I was interested in Slate because I was looking for a good way to implement
pie menus for a Mac window manager. And I'd already implemented pie menus for
HTML, so I wanted to come up with a way to use that code (and any other html
user interface or graphics too, of course) in the window manager.

About 5 years ago I opened this issue, describing an experiment I did making
the web browser in a topmost window with a transparent background to implement
user interface overlays scripted in HTML.

WebView window for HTML user interfaces like pie menus to Slate. #322:
[https://github.com/jigish/slate/issues/322](https://github.com/jigish/slate/issues/322)

Slate used a hidden WebView for its scripting engine. So I made it un-hidden
and float on top of all the other windows, and was easily able to use it to
draw any kind of user interface stuff on top of all the other Mac windows. And
I could track the position of windows and draw a little clickable tab next to
or on top of the window title bar, that you could click on to pop up a pie
menu.

It actually worked! But I didn't take it much further, because I never got any
feedback on the issue I opened, so gave up on using Slate itself, and never
got around to starting my own JavaScript window manager myself (like you
did!). I opened my issue in June 2013, but the last commit was Feb 2013, so
development must have stopped by then.

PROBLEM A
Summarize the post about pie menus in the Slate window manager in two sentences.
PROBLEM B
In the post about pie menus in the Slate window manager, what did Slate use for its scripting engine?
PROBLEM C
Pick up the post about pie menus in the Slate window manager from where it stops and continue it.

[Dataset entries]
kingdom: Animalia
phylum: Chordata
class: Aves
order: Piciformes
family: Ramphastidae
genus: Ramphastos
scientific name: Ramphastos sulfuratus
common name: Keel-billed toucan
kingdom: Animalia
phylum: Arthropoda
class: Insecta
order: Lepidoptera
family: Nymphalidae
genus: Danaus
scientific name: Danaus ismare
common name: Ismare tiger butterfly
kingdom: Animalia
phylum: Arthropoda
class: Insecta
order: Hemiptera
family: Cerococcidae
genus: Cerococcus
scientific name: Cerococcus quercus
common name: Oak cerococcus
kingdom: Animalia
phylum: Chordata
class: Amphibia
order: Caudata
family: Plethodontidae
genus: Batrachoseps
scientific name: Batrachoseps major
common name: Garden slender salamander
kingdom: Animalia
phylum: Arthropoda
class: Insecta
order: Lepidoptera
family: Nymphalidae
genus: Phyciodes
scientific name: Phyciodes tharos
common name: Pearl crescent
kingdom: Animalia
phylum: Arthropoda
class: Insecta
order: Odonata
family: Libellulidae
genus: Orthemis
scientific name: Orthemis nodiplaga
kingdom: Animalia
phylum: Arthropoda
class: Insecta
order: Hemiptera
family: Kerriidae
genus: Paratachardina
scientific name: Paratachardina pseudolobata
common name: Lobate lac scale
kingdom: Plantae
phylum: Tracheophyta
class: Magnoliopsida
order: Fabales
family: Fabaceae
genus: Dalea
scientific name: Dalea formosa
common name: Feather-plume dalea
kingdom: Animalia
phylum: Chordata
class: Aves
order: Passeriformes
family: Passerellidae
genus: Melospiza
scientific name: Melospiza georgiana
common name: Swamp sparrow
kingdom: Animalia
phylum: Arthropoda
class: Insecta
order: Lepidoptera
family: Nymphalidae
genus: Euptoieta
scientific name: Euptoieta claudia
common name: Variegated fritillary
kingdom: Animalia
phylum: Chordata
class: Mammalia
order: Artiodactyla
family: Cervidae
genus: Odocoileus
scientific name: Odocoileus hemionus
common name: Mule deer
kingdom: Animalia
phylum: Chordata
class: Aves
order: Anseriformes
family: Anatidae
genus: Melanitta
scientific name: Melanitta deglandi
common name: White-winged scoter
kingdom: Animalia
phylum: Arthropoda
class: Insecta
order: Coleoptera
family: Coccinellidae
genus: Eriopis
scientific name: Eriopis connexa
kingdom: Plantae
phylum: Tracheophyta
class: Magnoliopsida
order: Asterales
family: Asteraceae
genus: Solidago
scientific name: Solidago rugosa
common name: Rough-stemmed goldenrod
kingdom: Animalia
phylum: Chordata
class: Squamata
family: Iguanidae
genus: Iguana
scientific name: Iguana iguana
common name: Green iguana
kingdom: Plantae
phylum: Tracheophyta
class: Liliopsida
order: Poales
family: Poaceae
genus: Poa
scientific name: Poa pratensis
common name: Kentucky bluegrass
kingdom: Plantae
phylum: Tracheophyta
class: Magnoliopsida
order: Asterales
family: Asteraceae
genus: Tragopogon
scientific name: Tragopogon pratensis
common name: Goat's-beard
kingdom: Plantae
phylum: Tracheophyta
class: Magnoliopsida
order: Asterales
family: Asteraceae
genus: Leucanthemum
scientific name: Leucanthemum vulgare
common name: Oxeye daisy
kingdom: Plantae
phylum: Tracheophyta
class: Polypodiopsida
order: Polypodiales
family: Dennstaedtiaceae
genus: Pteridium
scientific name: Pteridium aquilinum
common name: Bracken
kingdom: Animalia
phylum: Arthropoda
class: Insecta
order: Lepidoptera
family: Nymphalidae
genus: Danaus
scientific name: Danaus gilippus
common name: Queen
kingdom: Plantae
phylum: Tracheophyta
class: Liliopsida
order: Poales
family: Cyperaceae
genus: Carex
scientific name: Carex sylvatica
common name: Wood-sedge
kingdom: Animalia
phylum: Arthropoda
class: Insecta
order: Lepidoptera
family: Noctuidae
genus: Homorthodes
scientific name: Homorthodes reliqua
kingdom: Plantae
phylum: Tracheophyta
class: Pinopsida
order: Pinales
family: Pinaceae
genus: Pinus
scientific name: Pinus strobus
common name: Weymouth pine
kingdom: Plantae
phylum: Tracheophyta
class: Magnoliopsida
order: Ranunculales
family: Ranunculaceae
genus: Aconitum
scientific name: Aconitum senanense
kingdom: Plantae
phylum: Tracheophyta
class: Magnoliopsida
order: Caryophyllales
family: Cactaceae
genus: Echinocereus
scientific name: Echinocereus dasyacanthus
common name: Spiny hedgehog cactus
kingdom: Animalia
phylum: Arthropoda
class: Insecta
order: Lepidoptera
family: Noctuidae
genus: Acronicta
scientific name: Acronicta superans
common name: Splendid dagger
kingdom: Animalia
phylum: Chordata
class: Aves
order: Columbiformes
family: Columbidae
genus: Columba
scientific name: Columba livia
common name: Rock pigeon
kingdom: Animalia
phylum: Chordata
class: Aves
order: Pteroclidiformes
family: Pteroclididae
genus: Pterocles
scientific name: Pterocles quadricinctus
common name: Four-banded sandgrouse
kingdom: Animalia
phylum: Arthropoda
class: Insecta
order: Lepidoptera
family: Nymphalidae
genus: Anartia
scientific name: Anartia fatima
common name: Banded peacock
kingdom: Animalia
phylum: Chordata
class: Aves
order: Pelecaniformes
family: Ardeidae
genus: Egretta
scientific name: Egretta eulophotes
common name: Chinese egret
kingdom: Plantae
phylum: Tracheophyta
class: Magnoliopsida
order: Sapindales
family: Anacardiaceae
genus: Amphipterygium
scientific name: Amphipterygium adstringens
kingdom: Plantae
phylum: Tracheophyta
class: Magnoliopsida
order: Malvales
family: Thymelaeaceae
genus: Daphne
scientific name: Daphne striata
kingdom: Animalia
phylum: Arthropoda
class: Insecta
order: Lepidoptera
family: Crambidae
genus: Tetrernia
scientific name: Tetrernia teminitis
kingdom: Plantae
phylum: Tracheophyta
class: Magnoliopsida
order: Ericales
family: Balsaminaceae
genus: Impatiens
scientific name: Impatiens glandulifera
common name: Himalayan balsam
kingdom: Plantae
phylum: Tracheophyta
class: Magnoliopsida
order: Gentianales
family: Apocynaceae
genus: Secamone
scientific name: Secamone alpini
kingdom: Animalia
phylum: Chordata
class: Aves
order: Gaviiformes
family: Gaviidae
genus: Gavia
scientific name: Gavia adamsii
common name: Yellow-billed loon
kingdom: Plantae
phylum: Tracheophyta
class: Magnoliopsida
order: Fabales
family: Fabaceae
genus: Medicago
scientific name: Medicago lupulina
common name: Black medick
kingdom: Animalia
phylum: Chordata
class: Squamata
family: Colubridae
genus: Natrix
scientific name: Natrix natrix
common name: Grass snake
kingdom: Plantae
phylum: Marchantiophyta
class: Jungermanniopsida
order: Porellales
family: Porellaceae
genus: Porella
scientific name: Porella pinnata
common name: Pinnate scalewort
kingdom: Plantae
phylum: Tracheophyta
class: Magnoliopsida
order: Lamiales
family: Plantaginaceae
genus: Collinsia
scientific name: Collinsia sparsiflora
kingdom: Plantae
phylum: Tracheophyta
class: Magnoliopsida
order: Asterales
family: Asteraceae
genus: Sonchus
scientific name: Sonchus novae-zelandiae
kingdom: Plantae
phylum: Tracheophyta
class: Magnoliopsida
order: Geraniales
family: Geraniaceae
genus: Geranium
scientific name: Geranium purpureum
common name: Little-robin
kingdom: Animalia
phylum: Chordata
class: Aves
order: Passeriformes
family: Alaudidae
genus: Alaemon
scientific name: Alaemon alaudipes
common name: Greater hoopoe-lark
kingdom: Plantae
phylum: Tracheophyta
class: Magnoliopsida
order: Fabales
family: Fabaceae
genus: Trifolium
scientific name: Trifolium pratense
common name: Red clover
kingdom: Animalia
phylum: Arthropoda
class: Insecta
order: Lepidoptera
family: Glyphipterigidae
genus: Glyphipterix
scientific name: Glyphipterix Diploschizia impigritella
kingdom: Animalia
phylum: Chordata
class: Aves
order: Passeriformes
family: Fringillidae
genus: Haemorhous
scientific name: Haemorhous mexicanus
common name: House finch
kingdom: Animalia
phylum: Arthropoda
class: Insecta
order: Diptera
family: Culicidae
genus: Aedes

OUTPUT A
The writer wanted to implement pie menus for a Mac window manager by reusing HTML pie menu code, so they made Slate's hidden WebView visible and floated it above all other windows to draw clickable tabs that popped up pie menus. The experiment worked, but the writer got no feedback on the issue they opened in June 2013 and didn't pursue it further, since Slate's last commit had been in February 2013.

OUTPUT B
A hidden WebView.

OUTPUT C
But I wrote up a description of my ideas about "aQuery" (like jQuery, for
accessibility), and bounced the idea off of some people who are into
accessibility and user interface design, and learned about Morgan Dixon's work
on Prefab, something you should definitely check out if you're developing a
window manager.

[https://donhopkins.com/mediawiki/index.php/AQuery](https://donhopkins.com/mediawiki/index.php/AQuery)

Here's an HN posting that describes Morgan Dixon's "Prefab" \-- imagine how
powerful a window manager would be if it could do all that stuff, fully
programmable from JavaScript, in combination with full access to the
Accessibility APIs.

[https://news.ycombinator.com/item?id=11520967](https://news.ycombinator.com/item?id=11520967)

Morgan Dixon's work is truly breathtaking and eye opening, and I would love
for that to be a core part of a scriptable hybrid Screen Scraping /
Accessibility API approach.

Screen scraping techniques are very powerful, but have limitations.
Accessibility APIs are very powerful, but have different limitations. But
using both approaches together, screencasting and re-composing visual
elements, and tightly integrating it with JavaScript, enables a much wider and
interesting range of possibilities.

Think of it like augmented reality for virtualizing desktop user interfaces.
The beauty of Morgan's Prefab is how it works across different platforms and
web browsers, over virtual desktops, and how it can control, sample, measure,
modify, augment and recompose guis of existing unmodified applications, even
dynamic language translation, so they're much more accessible and easier to
use!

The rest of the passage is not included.